Miraval Arizona, Tucson

“For a few years, I was the executive chef at a 350-acre vineyard outside San Miguel de Allende, Mexico. We served lovely food out front, but in the back, what we were preparing for ourselves was the best.

“One night, we were celebrating a birthday, and the staff and their family members put together tacos de carne asada: arrachera [skirt steak] seasoned with salt and pepper, grilled over mesquite, the aroma going through the air, the pickled red onions where the acidity just cuts through the fat, watching everyone participate in the making of the tortillas.“

Damian Sansonetti

Chaval and Piccolo restaurants, Portland, Maine

“My wife’s best friend and her husband live in Spain, and they told us about this restaurant in Asturias, right on the Cantabrian Sea. Old-school place: bright colors, fishnets, a bunch of old men and women cooking in the kitchen.

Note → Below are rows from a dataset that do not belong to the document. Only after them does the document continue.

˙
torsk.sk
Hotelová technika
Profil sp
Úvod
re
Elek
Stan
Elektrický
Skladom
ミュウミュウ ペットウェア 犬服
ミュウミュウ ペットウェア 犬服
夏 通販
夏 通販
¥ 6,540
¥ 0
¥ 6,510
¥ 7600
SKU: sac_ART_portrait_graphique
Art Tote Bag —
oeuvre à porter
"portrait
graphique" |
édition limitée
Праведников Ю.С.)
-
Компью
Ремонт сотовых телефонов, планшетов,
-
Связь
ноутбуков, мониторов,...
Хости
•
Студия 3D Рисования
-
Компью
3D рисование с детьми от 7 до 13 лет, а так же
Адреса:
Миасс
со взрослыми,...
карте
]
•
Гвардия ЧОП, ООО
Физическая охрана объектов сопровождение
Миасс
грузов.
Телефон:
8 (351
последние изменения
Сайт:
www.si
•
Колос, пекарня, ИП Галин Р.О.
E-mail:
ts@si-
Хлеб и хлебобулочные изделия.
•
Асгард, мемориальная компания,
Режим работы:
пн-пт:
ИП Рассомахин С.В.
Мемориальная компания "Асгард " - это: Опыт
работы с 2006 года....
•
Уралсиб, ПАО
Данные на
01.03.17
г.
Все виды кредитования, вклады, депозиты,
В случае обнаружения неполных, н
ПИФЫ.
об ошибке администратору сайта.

“Their specialty is seafood rice soup. And you have to call ahead because it takes 45 minutes to cook, and they start it before you arrive. This huge pot hits the table, they take the cover off, and inside is this super dank, heady broth, like the ultimate reduction of shellfish and the ocean — I swear they probably make it with ocean water — with lobster, crab, all kinds of shellfish.

“The rice was just cooked, and as the soup rested, it started to get into that congee range, then settled into a thicker risotto going towards paella, with a little bit of socarrat [the crunchy prized bottom crust of paella]. So as a cook, I’m thinking, How the hell did they get that perfect balance?

Jose Enrique

Jose Enrique, San Juan, Puerto Rico

“All over Puerto Rico, in the small streets, there are guys selling avocados, baby bananas, etc. And at a traffic light, I just couldn’t help myself when I saw this guiro avocado. It’s long and yellow with really soft skin.

“I brought it to the apartment, and this meal just started coming together: My mom put on a pot of rice. A neighbor brought these fresh pink beans from her uncle’s farm. My dad bought pan de abuela [Grandma’s bread] from the bakery across the street. My sister’s husband had caught a mahi-mahi, so I was cooking that, and I did the avocado with red onions, salt and olive oil.

“Out of nowhere, there were seven people eating and having fun and enjoying the homey feeling of family. I felt like I could breathe a little bit.”